From Robert Morris
ALS and two LS: American Philosophical Society
Philada. septr. 18th. 1779
I have never rec’d a line from you in reply to the letters I wrote you & Mr. Deane in Decemr. 1777 and confess it surprized me a little, but the matter is entirely cleared up by the receipt of your favour of the 19th Feby last as in a P.S: thereto you mention having answered my said letters which had been entirely satisfactory,2 desirous of retaining your good opinion you may be sure I was well pleased at the expressions in this postscript; the business recommended in the body of that letter falls under the management of my Friend Mons Holker but you may depend on my attention to all Your recommendations.3 The Chevr Luzerne has not yet reached this City, but he sent me your Letter of the 2d June last,4 the Character you give him is very agreable & I hope he may compensate for the loss of Mr Gerard who carries with him the perfect esteem of all Men not biassed by Selfish or Party Views. I shall pay the attentions in my power to the Chevr Luzerne both on account of your recommendation his own Merits & Public Station—
Mr Gerard will no doubt give you every information respecting our situation here he knows it well & I dare say will do it impartially. My opposition to the Constitution of this State & opposition to Parties in Congress has procured me abundance of unmerited abuse, but supported by conscious innocence & unshaken Integrity I have never failed to get the better of my Enemies on the day of tryal—5
With the best wishes for your health & happiness I remain Dear Sir Your most Obedt & very hble servt.

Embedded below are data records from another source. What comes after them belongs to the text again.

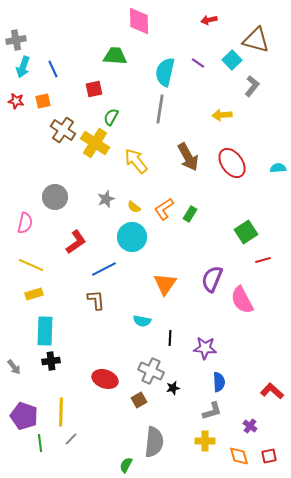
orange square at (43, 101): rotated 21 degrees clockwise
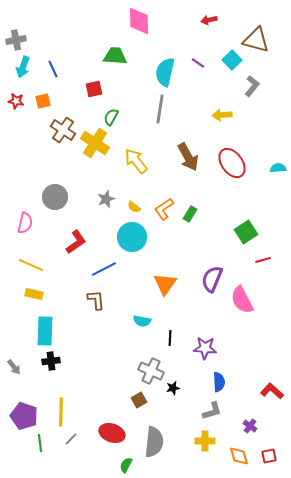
yellow rectangle at (34, 294): rotated 30 degrees clockwise
red ellipse at (105, 379): moved 7 px right, 54 px down
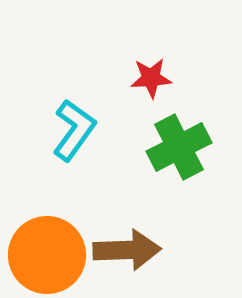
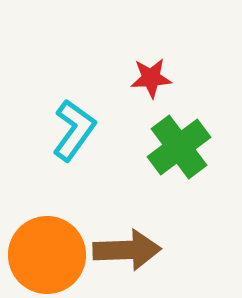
green cross: rotated 10 degrees counterclockwise
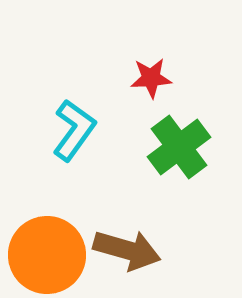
brown arrow: rotated 18 degrees clockwise
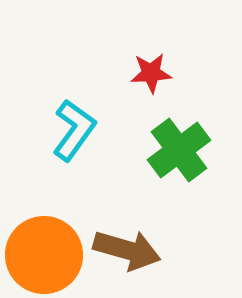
red star: moved 5 px up
green cross: moved 3 px down
orange circle: moved 3 px left
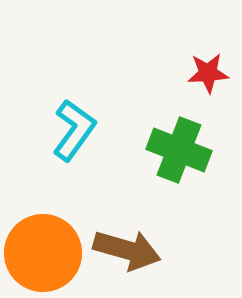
red star: moved 57 px right
green cross: rotated 32 degrees counterclockwise
orange circle: moved 1 px left, 2 px up
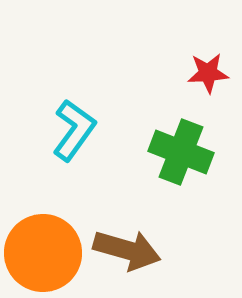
green cross: moved 2 px right, 2 px down
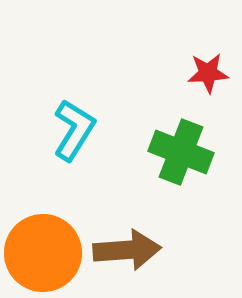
cyan L-shape: rotated 4 degrees counterclockwise
brown arrow: rotated 20 degrees counterclockwise
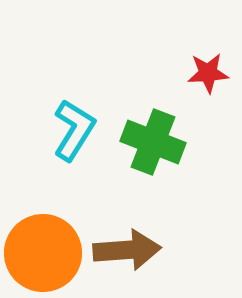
green cross: moved 28 px left, 10 px up
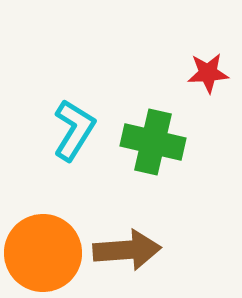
green cross: rotated 8 degrees counterclockwise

His Excy Benjn Franklin Esqr Minister Plenipotentiary from the United States of America at the Court of Versailles
Addressed: To / His Excelly. / Benjamin Franklin Esqr. / Minister Plenipotentiary / of the United States of / America at the Court of / Versailles / per The Ship Confederacy
Notation: Robt. Morris Sept 18. 79
2. XXVIII, 572.
3. BF had recommended that his friend Jean-Jacques de Lafreté contact Morris for help in obtaining satisfaction from the bankrupt Bordeaux merchant firm of Reculès de Basmarein & Raimbaux. Lafreté had already drawn up a power of attorney for French consul Jean Holker in the matter: XXVIII, 566, 572.
4. XXIX, 609–10.
5. Although not a member of Congress at the time, Morris was a chief supporter of Deane during the bitter congressional debates of 1779: Edmund S. Morgan, “The Puritan Ethic and the American Revolution,” W&MQ 3rd ser., XXIV (1967), 30. Morris was the prime target of the Pennsylvania Radical party, currently preparing for the forthcoming election for the Pa. Assembly: Robert L. Brunhouse, The Counter-Revolution in Pennsylvania, 1776–1790 (Harrisburg, 1942), pp. 71, 76.